Полуночница (Елисеева) - страница 127

Глядя на Элину, я поняла, что, куда бы мы не отправились, привычки всё равно останутся с нами.

Северянка начала рассказ:

— Когда ты ушла, госпожа ужасно злилась. Выяснив, что мы помогли тебе, она сделала порядки в доме ещё более строгими. За нами стали тщательнее следить. Даже если кому удавалось вопреки запрету получить подарки от господ, хранить их стало невозможно: Итолина всё отбирала. Ничто не должно было связывать нас со свободой, — с грустью сообщила подруга.

— Мне так жаль.

— Тебе не о чем стыдиться. Мы сами сделали свой выбор, и нам за него отвечать.

— Как ты выбралась?

Её глаза потеплели:

— Один из постояльцев обратил на меня внимание, и вот, — заключила она, — я здесь.

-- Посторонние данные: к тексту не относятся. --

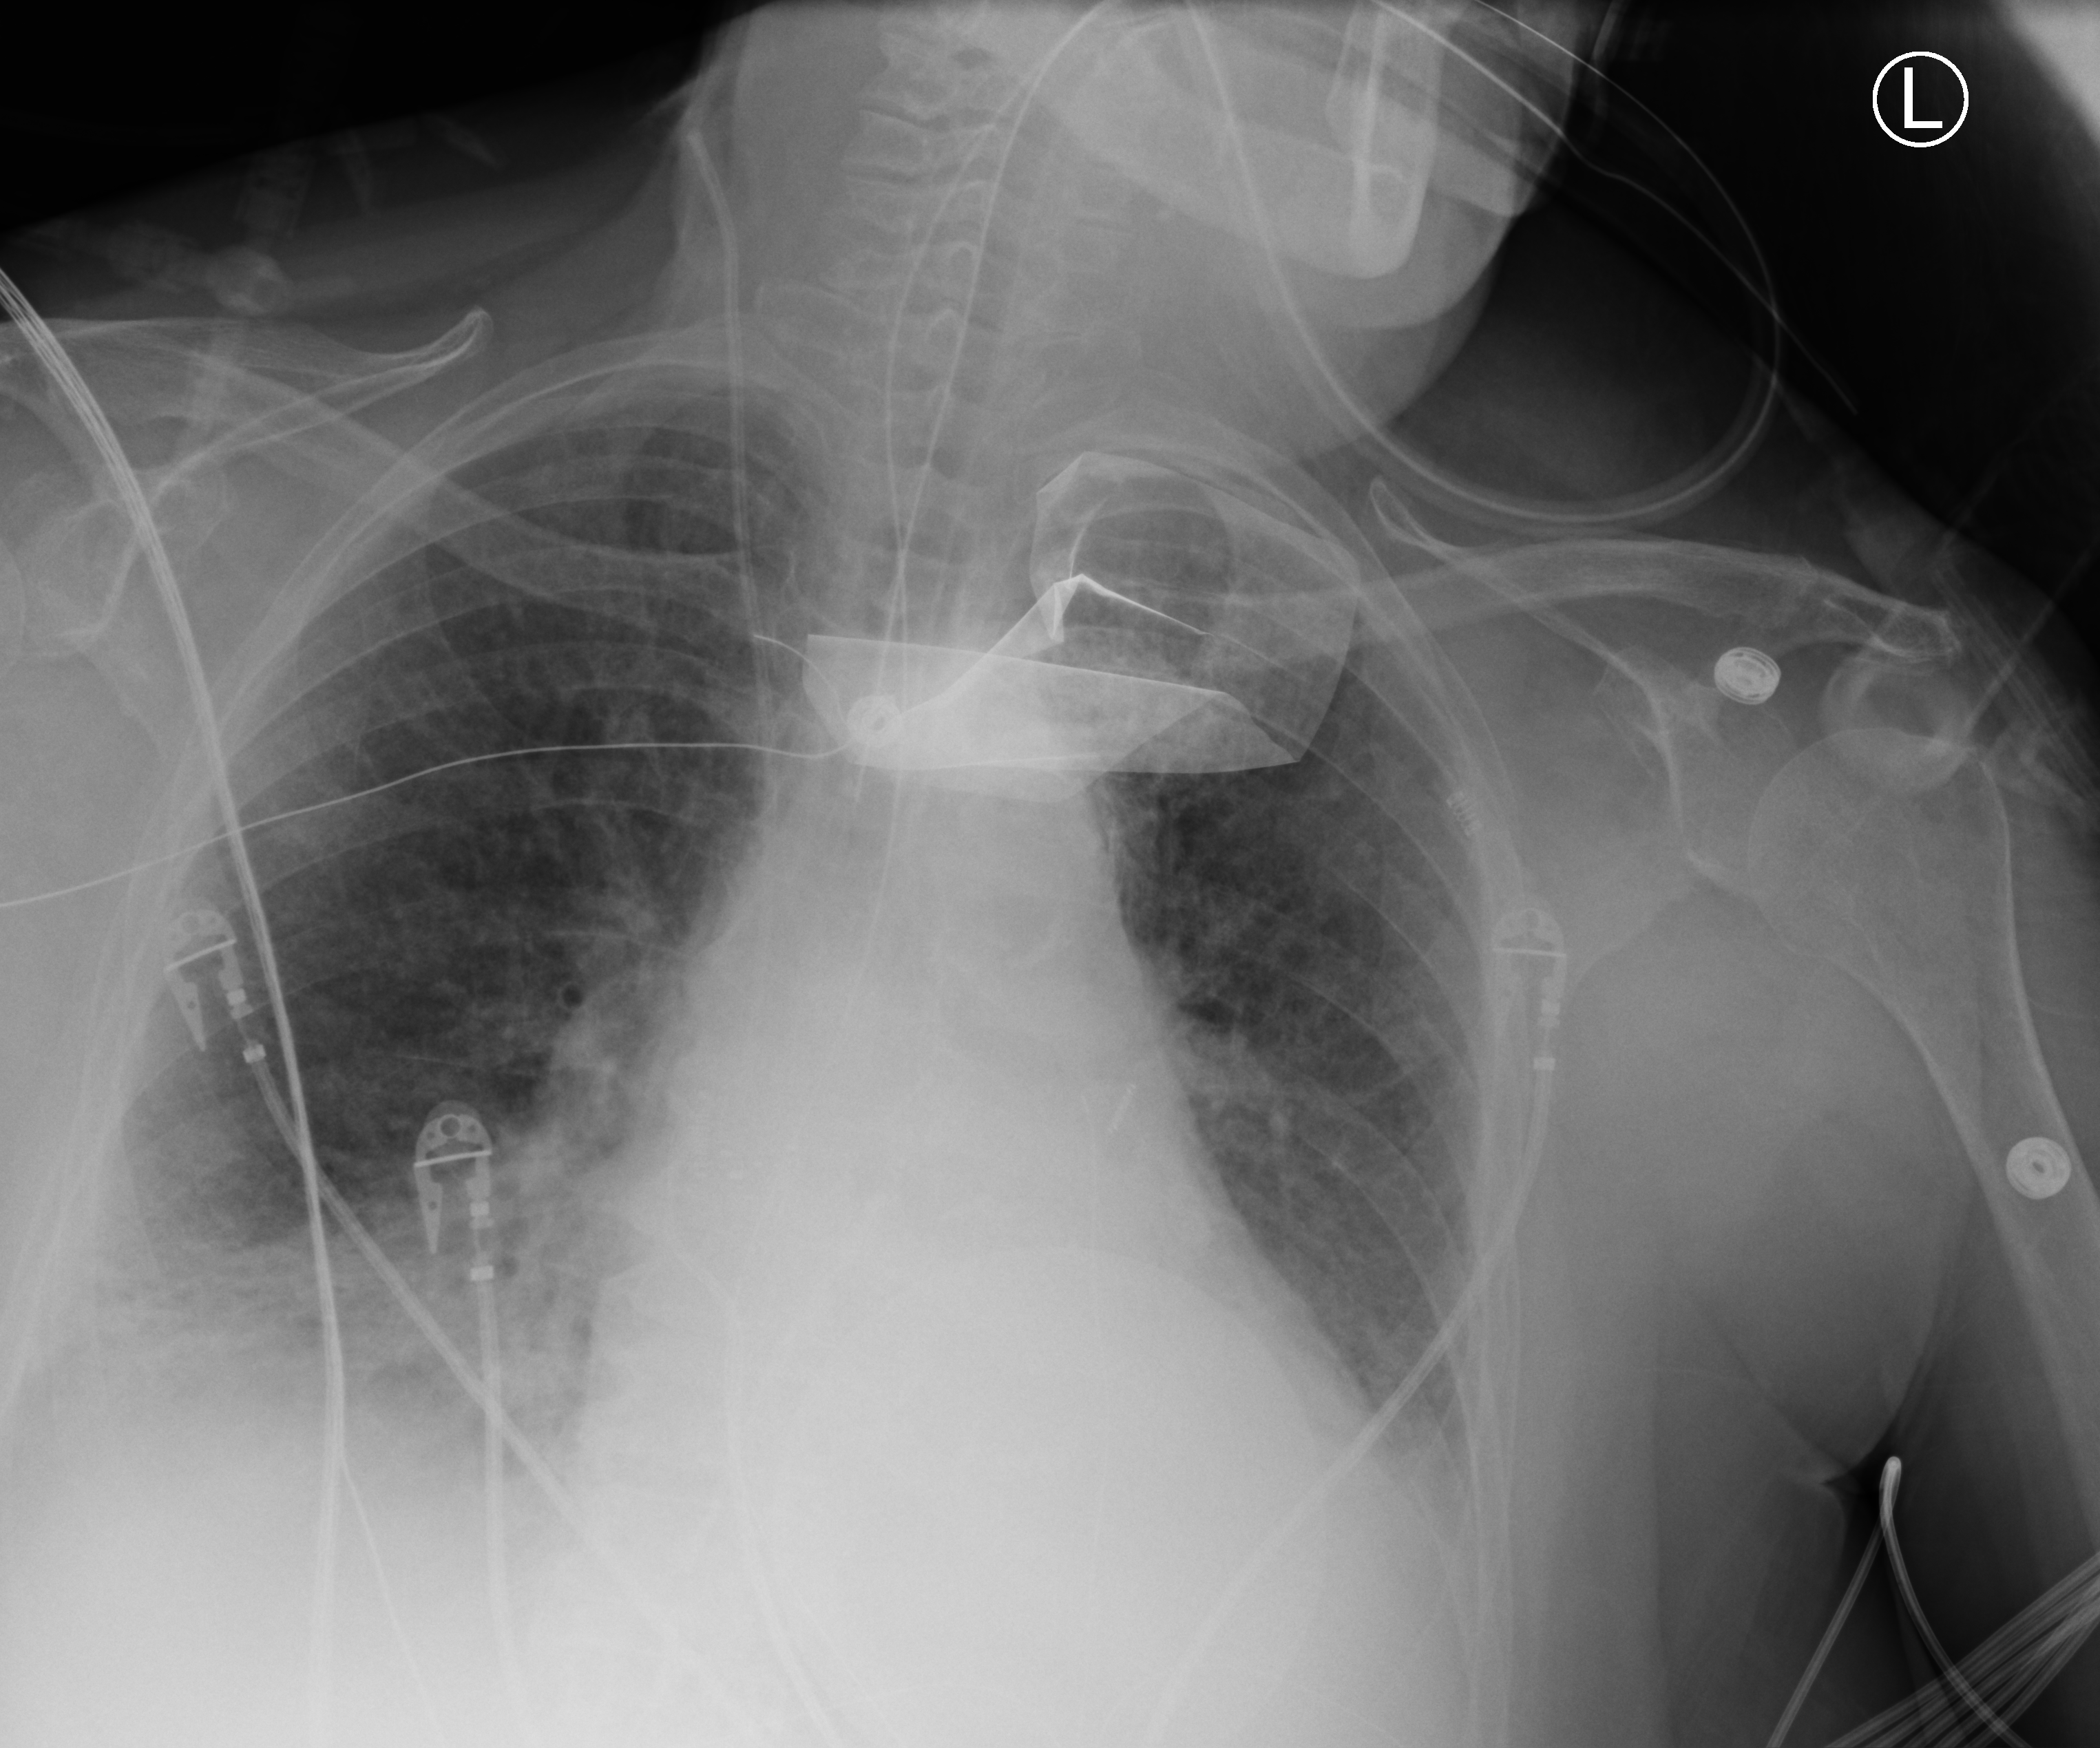
Bedside chest radiograph (computed radiography); anteroposterior (AP) projection. Patient hospitalised with COVID-19; female, aged 75–90 years.
Admission-level facts for this patient (not findings on this image; timing relative to this image not recorded):
- chronic kidney disease (admission record): yes
- length of hospital stay: 10 days
- diabetes (admission record): yes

Наверное, мне не стоило об этом говорить, но я не сдержалась:

— Я видела его жену.

С лица Элины исчезла вся краска. Оно стало выглядеть бесцветным, без единой кровинки. Зря, я призналась. Как я могла забыть, как трепетно северянка всегда относилась к человеческой нравственности? Не стоило напоминать, что жизнь сделала её такой, кого она всегда стыдилась. Я смутилась своего порыва.

Элина прошептала бледными губами:

— Нору?

Я ответила так же тихо:

— Да.

Она устало прикрыла глаза. Я знала, что каждое следующее слово давалось ей как рана, высеченная на коже.

— Мы потому и уехали из города, что там Сефима все знали. Тут же окружающие уверены, что мы муж и жена. Ты ведь знаешь: в царстве Льен нет разводов. Да, я грешна, но отвечать буду лишь перед Треоким. Пусть он меня судит!

Я поняла, что после всего пережитого она оказалась привязанной к мужчине так же крепко, как к заведению Итолины Нард. Он держал её путами, сетью, клеткой. Без чужой поддержки её ждала судьба ещё более худшая, чем бордель. Выбора не было. С губ сорвался вопрос:

— Ты его любишь?

Элина тяжело вздохнула. Она захотела тут же ответить, но потом передумала и честно призналась:

— Я не знаю, — на духу выпалила она и отчего-то испуганно на меня посмотрела. Она замерла и вся подобралось, будто ожидая выпада в свою сторону, но осуждения не последовало. Никто не смел её судить, даже я. Особенно я. Ни после всего того, что произошло в прошлом. Даже в заведении Итолины Нард она оставалась чистой, выносящей все невзгоды, как никто бы не смог. Её выдержка питала меня и давала толчок двигаться вперёд, когда отчаяние захватывало сердце.

‍​‌‌​​‌‌‌​​‌​‌‌​‌​​​‌​‌‌‌​‌‌​​​‌‌​​‌‌​‌​‌​​​‌​‌‌‍

Но сейчас я смотрела в её лазурные глаза и видела пустоту. Как будто бездумно, Элина поспешно добавила:

— Полюблю, — скорее себе, чем мне сообщила она, стараясь убедить себя в том, чего, возможно, никогда не случится.